→ Selected extract:
####################
At last, I thought as the small plane pulled up on the tarmac at Grand Canyon Airport, I was going to make up for that misguided youthful desire to jump into a 40-hour workweek. In the morning I'd be hiking 10 miles into the canyon, then rafting 100 miles of the Colorado River with the veteran river-running company OARS. From the air, the Colorado, green and meandering through pale, towering striations of rock, had looked benign, not like one gnarly North American waterway. Although we'd be exploring just over a third of its 277-mile path through the canyon on our eight-day trip, we'd encounter 19 rapids rated 5 or higher (on the desert scale of 1 to 10), including the infamous Crystal Rapid and Lava Falls. As a Grand Canyon and whitewater novice, all I knew about these rapids was what I'd read: that "ABC" was an acronym for "Alive Below Crystal," and, from my OARS itinerary, that our rafts would be "swept into the churning, spitting power of the largest rapid in the Grand Canyon" and "battered by huge waves" in Lava. This would be one heck of a redemption.
SOUTH RIM SOJOURN
According to the National Park Service, more than 4 million people visit the Grand Canyon every year. Most come to the South Rim - the North Rim, 1000 feet higher in elevation and closed in winter, is a 200+ mile drive away - where an easy walk on the Rim Trail takes visitors right to the edge of the abyss. I followed the Rim Trail until I came to the Bright Angel Trail, and couldn't resist a sneak peek at the red dirt, singletrack route I'd be following to the bottom. On my right was the canyon wall, and to my left a sheer drop and a long view of the switch-backing trail.
####################
Stored records
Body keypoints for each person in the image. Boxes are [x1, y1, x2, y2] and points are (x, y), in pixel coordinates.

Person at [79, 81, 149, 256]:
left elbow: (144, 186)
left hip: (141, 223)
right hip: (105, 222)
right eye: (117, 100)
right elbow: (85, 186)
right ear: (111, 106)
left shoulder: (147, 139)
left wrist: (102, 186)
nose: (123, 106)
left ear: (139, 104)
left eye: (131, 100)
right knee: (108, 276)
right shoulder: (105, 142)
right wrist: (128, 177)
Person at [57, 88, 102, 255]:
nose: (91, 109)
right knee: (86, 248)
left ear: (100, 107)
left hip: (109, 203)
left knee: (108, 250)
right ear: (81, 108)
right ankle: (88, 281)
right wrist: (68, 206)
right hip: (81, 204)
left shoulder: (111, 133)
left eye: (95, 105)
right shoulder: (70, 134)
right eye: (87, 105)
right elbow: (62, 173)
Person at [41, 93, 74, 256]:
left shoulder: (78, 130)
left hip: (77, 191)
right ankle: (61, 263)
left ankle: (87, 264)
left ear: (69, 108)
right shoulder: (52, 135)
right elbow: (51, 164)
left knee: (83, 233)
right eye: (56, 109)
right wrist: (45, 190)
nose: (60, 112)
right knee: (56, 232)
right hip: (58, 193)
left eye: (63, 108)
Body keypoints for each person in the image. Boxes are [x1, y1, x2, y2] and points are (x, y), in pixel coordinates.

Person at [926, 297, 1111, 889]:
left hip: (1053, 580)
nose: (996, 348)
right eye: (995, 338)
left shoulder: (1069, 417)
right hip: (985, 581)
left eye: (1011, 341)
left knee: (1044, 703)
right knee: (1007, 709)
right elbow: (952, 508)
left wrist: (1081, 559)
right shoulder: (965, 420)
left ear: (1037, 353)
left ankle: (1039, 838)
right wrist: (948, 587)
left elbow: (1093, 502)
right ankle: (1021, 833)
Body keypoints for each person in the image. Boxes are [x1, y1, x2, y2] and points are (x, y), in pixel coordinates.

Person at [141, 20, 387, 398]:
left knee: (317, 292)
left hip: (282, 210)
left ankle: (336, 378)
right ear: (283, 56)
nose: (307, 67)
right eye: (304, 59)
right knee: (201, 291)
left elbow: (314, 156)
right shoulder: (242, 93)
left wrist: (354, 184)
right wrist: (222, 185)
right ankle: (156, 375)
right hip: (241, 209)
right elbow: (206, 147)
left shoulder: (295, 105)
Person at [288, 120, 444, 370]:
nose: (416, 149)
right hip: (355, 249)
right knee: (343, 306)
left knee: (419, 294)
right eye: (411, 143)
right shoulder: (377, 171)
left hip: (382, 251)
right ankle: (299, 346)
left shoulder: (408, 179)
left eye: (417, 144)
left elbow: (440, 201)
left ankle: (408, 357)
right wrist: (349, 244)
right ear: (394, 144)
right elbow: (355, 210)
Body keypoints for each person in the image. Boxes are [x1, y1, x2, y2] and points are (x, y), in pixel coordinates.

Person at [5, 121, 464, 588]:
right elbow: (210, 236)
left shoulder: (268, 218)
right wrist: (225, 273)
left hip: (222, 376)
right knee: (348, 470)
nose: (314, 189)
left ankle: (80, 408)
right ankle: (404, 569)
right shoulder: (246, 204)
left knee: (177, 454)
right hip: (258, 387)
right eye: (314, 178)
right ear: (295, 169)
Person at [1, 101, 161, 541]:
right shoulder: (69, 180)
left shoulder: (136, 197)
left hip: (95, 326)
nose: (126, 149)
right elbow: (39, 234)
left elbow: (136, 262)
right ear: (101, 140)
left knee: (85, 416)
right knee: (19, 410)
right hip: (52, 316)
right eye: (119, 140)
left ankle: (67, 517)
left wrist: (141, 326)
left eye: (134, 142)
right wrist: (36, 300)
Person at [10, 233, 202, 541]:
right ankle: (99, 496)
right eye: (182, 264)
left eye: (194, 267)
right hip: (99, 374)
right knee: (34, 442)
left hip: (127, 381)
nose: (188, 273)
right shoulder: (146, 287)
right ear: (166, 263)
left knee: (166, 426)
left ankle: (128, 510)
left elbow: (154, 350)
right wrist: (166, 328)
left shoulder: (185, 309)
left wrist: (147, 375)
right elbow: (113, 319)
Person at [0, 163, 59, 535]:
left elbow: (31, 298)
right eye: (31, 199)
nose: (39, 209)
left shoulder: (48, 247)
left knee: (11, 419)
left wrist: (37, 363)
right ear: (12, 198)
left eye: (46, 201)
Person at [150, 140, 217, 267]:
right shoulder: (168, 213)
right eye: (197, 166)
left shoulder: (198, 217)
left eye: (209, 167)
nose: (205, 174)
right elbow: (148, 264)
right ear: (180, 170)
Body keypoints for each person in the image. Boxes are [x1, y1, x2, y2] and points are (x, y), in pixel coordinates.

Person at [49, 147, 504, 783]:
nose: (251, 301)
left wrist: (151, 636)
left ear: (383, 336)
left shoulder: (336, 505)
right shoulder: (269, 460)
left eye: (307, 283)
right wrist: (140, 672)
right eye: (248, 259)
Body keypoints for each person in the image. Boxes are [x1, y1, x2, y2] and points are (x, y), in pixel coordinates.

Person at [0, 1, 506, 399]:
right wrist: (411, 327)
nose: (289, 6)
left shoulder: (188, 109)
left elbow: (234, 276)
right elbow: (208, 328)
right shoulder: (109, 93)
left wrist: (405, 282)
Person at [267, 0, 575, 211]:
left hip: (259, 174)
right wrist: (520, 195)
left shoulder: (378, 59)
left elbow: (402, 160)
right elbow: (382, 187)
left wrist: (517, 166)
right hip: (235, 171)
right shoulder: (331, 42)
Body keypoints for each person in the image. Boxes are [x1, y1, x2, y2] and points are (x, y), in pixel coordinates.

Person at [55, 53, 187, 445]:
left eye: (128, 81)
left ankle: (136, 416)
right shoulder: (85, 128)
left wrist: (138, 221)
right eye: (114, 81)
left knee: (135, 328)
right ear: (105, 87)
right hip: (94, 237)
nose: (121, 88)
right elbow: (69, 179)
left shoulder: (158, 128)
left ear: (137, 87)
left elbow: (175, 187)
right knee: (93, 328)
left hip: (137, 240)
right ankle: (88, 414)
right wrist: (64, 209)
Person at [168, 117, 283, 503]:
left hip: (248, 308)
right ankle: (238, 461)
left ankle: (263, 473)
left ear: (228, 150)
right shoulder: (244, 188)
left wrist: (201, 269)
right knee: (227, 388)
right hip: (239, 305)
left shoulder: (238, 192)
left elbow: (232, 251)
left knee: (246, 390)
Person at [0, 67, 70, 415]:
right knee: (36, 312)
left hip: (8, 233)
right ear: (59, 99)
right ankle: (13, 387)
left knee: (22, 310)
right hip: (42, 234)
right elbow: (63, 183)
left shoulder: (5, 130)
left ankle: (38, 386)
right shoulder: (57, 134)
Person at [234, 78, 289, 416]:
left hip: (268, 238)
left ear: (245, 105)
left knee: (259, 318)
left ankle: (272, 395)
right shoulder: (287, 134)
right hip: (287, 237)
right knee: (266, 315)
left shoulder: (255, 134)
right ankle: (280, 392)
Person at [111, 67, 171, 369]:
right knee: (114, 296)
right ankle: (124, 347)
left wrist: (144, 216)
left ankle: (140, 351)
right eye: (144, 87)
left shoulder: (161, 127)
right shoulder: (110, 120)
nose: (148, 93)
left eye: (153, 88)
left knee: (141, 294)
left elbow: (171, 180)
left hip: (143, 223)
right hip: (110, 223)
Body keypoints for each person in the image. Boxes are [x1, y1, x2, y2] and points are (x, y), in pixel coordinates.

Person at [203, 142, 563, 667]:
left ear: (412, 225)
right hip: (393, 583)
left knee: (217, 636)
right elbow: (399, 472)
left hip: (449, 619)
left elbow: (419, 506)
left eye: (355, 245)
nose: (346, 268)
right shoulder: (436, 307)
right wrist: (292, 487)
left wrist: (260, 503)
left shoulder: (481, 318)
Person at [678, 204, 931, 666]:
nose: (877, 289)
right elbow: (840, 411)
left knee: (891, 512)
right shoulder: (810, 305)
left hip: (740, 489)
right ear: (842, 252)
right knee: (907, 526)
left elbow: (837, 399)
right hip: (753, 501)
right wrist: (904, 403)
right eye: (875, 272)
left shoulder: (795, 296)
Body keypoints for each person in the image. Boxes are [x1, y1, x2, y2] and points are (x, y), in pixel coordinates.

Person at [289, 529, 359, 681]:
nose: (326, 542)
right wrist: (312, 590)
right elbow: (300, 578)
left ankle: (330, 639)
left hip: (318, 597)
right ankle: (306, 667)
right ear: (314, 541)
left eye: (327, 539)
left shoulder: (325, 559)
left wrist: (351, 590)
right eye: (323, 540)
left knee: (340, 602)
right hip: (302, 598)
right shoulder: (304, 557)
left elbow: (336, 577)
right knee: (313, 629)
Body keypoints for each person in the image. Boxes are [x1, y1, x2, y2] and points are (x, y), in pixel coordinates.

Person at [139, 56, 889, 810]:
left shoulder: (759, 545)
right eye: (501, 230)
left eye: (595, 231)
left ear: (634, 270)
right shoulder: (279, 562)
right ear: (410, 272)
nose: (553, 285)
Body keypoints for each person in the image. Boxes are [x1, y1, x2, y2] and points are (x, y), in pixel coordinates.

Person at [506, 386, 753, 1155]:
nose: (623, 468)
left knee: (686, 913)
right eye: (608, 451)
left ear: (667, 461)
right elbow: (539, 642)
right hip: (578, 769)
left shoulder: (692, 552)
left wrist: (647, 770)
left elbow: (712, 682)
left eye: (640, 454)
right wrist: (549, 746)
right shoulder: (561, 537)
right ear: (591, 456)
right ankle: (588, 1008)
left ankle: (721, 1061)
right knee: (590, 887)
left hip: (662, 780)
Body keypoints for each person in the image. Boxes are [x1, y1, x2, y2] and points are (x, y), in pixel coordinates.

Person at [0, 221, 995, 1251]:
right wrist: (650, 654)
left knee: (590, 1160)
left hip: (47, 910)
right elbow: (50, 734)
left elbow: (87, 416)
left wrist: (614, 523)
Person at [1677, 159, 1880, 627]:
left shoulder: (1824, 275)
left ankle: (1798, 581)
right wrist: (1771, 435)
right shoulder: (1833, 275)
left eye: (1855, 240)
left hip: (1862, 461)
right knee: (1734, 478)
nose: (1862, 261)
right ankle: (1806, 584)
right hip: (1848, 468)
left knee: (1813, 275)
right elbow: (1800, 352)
####################
→ Work instructions: Please write out the Grand Canyon travel piece word for word from "SOUTH RIM SOJOURN" to "the switch-backing trail.", including both of those phrases.

→ Worked solution:
SOUTH RIM SOJOURN
According to the National Park Service, more than 4 million people visit the Grand Canyon every year. Most come to the South Rim - the North Rim, 1000 feet higher in elevation and closed in winter, is a 200+ mile drive away - where an easy walk on the Rim Trail takes visitors right to the edge of the abyss. I followed the Rim Trail until I came to the Bright Angel Trail, and couldn't resist a sneak peek at the red dirt, singletrack route I'd be following to the bottom. On my right was the canyon wall, and to my left a sheer drop and a long view of the switch-backing trail.